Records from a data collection
——
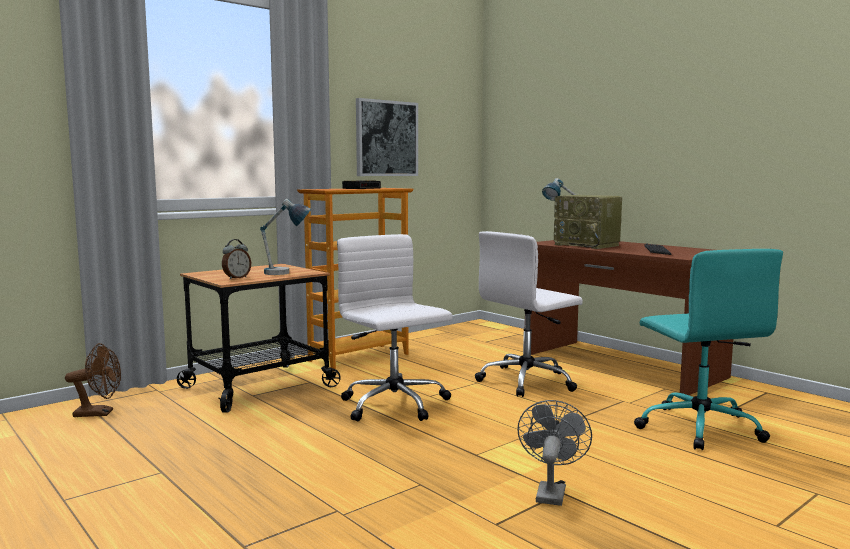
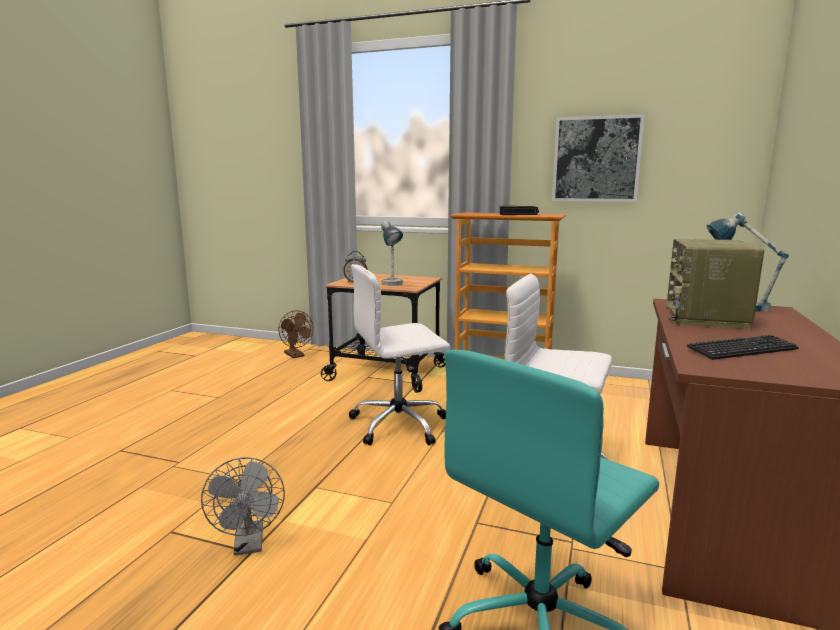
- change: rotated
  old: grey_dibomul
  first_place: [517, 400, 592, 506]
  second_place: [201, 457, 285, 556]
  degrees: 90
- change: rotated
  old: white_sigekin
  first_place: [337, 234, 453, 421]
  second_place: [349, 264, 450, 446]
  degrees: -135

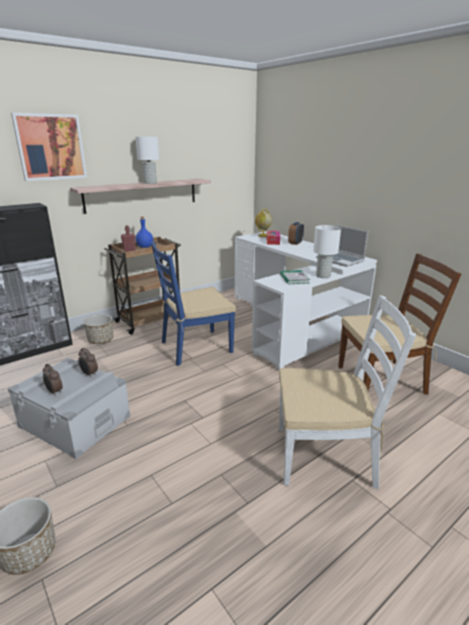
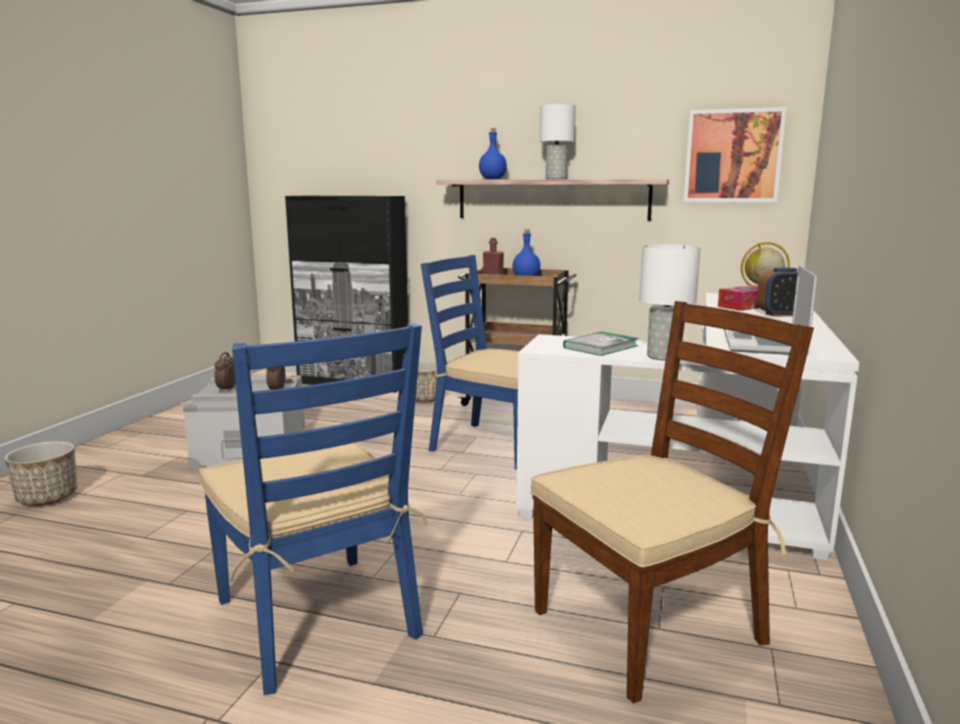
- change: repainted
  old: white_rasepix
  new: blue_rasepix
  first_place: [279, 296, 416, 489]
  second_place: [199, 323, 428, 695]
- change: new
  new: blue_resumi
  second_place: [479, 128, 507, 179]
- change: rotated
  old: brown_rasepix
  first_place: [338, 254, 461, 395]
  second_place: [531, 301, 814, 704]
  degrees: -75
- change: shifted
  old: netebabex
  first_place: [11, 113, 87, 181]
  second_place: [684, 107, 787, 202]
——
TASK: The response should be the lines from the one containing "second_place: [479, 128, 507, 179]" through the last line of the data, set down exactly and with no other line.

OUTPUT:
  second_place: [479, 128, 507, 179]
- change: rotated
  old: brown_rasepix
  first_place: [338, 254, 461, 395]
  second_place: [531, 301, 814, 704]
  degrees: -75
- change: shifted
  old: netebabex
  first_place: [11, 113, 87, 181]
  second_place: [684, 107, 787, 202]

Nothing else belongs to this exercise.